→ **Required action**:
From the data below, copy out every line in which the word "lines" occurs.

→ **Records for the task**:
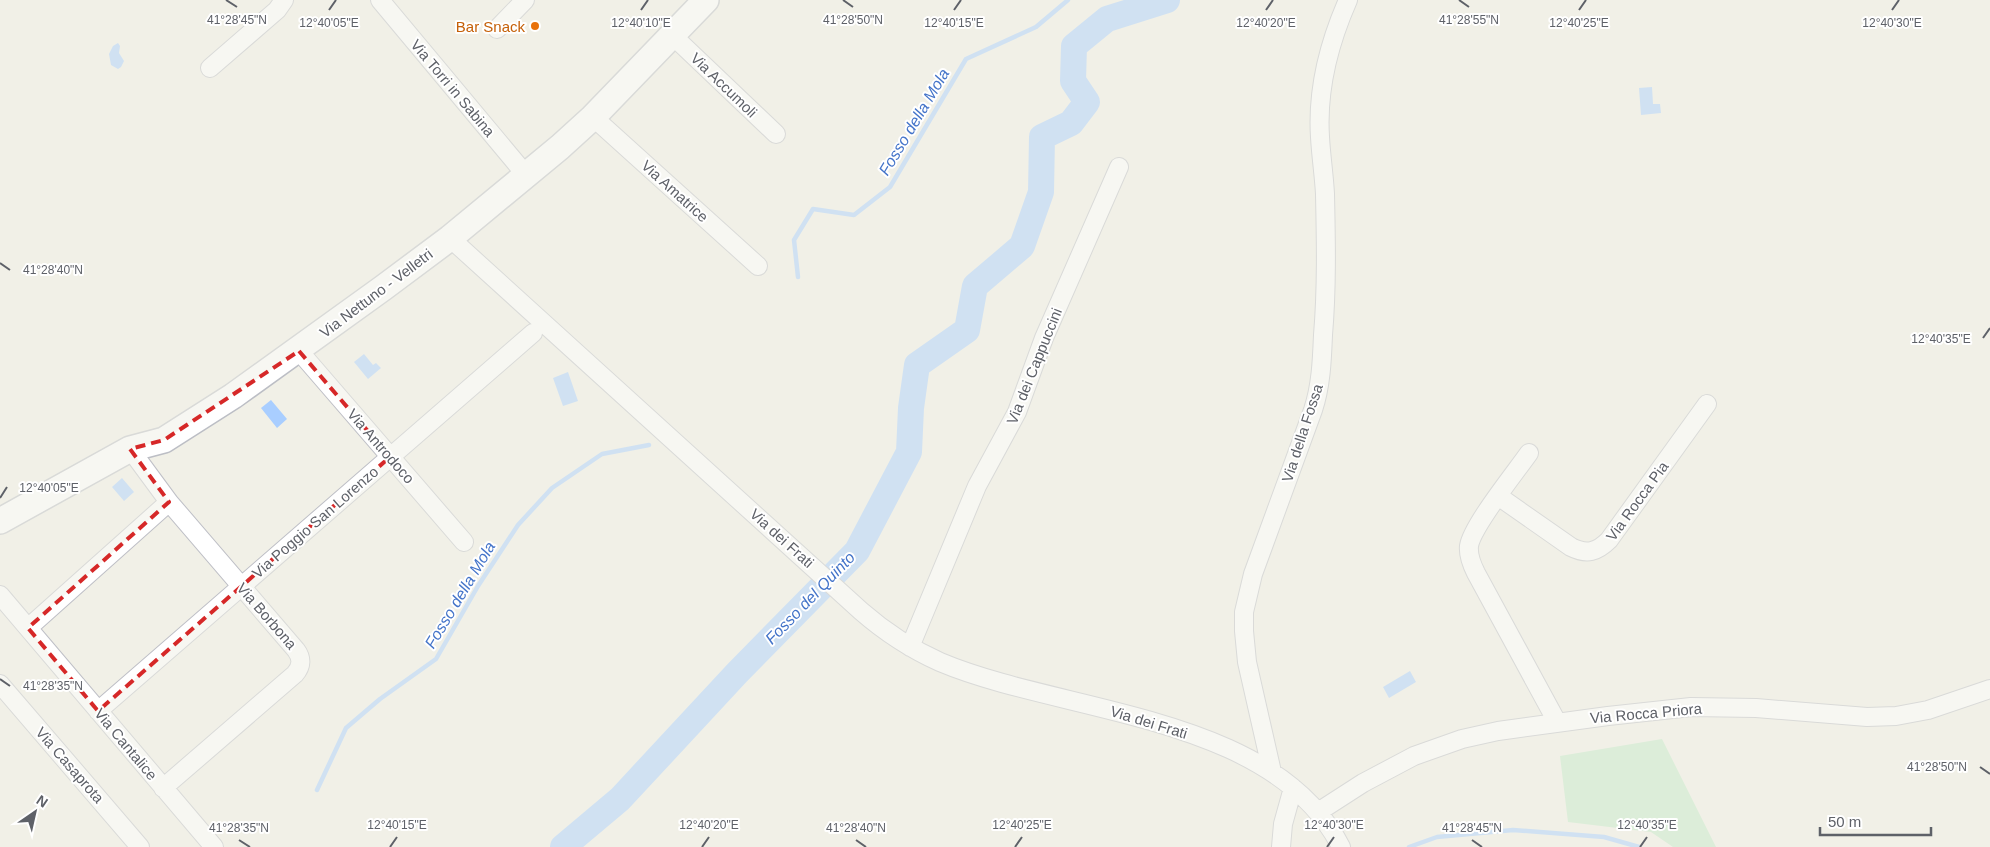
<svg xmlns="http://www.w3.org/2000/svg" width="1990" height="847" font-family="Helvetica,sans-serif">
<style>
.green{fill:#c3e9c8}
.water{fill:#a9ceff}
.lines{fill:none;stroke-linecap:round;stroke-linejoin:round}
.stream{stroke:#a9ceff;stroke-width:4.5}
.river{stroke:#a9ceff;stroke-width:26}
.minor-casing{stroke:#bebfc6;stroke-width:20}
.secondary-casing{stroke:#bcbec5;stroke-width:28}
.minor{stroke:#fff;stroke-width:18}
.secondary{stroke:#fff;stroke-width:25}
.marked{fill:none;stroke:#d62828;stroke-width:4;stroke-dasharray:10 6;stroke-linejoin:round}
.ticks{fill:none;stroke:#5e6168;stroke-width:2}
.food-dot{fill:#e8710a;stroke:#fff;stroke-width:2}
.labels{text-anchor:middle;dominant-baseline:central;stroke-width:4;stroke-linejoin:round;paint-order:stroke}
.food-label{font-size:15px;fill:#c56008;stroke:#fff;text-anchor:end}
.street-label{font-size:15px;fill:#5e6168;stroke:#fff}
.water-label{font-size:16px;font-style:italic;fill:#4474c9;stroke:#fff}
.ticks-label{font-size:12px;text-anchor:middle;fill:#5e6168;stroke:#fff;stroke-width:4;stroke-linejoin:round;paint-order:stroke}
</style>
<rect width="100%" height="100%" fill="#f1f0e7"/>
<!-- green -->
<path class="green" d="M1662,739L1716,847H1673L1651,832L1568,822L1560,756Z"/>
<!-- water -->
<path class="water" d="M118,43L120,46L119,53L124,61L121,67L118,69L111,65L109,54L113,46Z
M1652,87L1653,104H1660L1661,113L1641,115L1639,88Z
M364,354L373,365L376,363L381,368L368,379L354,362Z
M568,372L578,401L563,406L553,378Z
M271,400L287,419L277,428L261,408Z
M122,478L134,492L124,501L112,487Z
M1410,671L1416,682L1389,698L1383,687Z"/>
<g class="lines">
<!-- stream -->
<path class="stream" d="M798,277L794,240L813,209L854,215L890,187L966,59L1036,27L1068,0
M317,790L346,728L380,699L436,659L478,586L518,525L552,488L602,454L649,445
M1409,847L1437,837L1513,830L1604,837L1639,847"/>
<!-- river -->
<path class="river" d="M563,847L620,799L737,673L857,551L909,452L911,408L917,365L967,330L975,286L1022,246L1041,192L1042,137L1071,123L1087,102L1073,81L1074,46L1107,19L1167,0"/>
<!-- minor casing -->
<g class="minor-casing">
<path id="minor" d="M380,0L526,175
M497,29L525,0
M672,35L776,134
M210,68L277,10L284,0
M593,117L758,266
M450,238L861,611C885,632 911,649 940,662C1063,714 1274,714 1341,847
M299,351L464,542
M130,449L169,502L296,650C302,658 302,666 295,674L163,788
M1529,453C1515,473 1472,526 1469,546C1468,555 1472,565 1476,573L1557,722
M1498,496L1571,547C1587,555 1597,552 1609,540L1707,404
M0,595L214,847
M28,628L169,502
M910,647L977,486L1017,412L1044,338L1119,167
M0,684L140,847
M98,711L533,333
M1272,772L1247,662L1244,631V612L1253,574L1313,410C1321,386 1322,360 1323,335C1327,288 1326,240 1325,194C1324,175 1321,156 1320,137C1317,90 1329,43 1348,0
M1318,812L1363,783L1414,756L1462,739L1498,731L1608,716L1691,707L1756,708L1867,717L1896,716L1928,710L1990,689
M1281,847L1283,824L1293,788"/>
</g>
<!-- secondary casing -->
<g class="secondary-casing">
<path id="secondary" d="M0,521L130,449L164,440L233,396L383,288L450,238L560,147L593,117L706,0"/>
</g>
<!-- minor -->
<use href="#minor" class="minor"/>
<!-- secondary -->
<use href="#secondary" class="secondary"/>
</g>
<!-- marked area -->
<path d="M0 0H1990V847H0ZM299,351L390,457L98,711L28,628L169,502L130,449L164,440Z" fill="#f1f0e7" fill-opacity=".55" fill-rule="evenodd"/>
<path class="marked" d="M299,351L390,457L98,711L28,628L169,502L130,449L164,440Z"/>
<!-- ticks -->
<path class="ticks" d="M226,0L237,7M843,0L853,7M1459,0L1469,7M329,10L336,0M641,10L648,0M954,10L961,0M1266,10L1273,0M1579,10L1586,0M1892,10L1899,0M0,263L10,270M1983,338L1990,328M0,498L7,487M0,679L10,686M1980,767L1990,774M239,840L250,847M856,840L866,847M1472,840L1482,847M390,847L397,837M702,847L709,837M1015,847L1022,837M1327,847L1334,837M1640,847L1647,837"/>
<!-- markers -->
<circle class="food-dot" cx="535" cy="26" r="5"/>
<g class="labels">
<!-- food labels -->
<g class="food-label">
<text x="525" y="26">Bar Snack</text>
</g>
<!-- street labels -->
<g class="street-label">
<text transform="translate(724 85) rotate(44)">Via Accumoli</text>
<text transform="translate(453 88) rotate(50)">Via Torri in Sabina</text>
<text transform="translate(675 191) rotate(42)">Via Amatrice</text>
<text transform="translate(376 293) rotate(-37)">Via Nettuno - Velletri</text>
<text transform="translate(1034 366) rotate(-68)">Via dei Cappuccini</text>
<text transform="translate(1302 433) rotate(-72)">Via della Fossa</text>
<text transform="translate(381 446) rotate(49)">Via Antrodoco</text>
<text transform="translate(1637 501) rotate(-54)">Via Rocca Pia</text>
<text transform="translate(315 522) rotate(-41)">Via Poggio San Lorenzo</text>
<text transform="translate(782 538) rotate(42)">Via dei Frati</text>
<text transform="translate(267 616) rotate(49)">Via Borbona</text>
<text transform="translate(1646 713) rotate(-5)">Via Rocca Priora</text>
<text transform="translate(1149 722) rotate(17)">Via dei Frati</text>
<text transform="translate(126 744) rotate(50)">Via Cantalice</text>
<text transform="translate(70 765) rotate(49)">Via Casaprota</text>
</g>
<!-- water labels -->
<g class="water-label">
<text transform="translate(914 122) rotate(-59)">Fosso della Mola</text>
<text transform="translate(460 595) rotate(-59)">Fosso della Mola</text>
<text transform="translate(810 598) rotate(-46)">Fosso del Quinto</text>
</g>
</g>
<g class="ticks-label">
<text x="237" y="24">41°28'45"N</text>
<text x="853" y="24">41°28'50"N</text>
<text x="1469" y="24">41°28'55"N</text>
<text x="329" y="27">12°40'05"E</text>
<text x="641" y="27">12°40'10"E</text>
<text x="954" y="27">12°40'15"E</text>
<text x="1266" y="27">12°40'20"E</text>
<text x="1579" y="27">12°40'25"E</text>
<text x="1892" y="27">12°40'30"E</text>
<text x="53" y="274">41°28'40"N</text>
<text x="1941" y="343">12°40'35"E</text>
<text x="49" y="492">12°40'05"E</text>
<text x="53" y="690">41°28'35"N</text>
<text x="1937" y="771">41°28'50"N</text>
<text x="397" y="829">12°40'15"E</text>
<text x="709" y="829">12°40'20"E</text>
<text x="1022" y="829">12°40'25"E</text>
<text x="1334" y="829">12°40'30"E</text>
<text x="1647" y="829">12°40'35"E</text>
<text x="239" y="832">41°28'35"N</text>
<text x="856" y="832">41°28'40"N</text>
<text x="1472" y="832">41°28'45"N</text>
</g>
<!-- north arrow -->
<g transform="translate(35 812) rotate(34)" stroke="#ffffff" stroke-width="4" paint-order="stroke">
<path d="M0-4L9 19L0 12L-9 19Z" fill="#5e6168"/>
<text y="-8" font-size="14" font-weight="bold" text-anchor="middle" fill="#5e6168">N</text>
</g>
<!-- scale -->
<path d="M1820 827v8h111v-8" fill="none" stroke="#5e6168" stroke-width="2.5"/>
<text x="1828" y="827" font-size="15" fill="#5e6168" stroke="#ffffff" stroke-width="4" paint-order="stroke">50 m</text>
</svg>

→ **Task result**:
.lines{fill:none;stroke-linecap:round;stroke-linejoin:round}
<g class="lines">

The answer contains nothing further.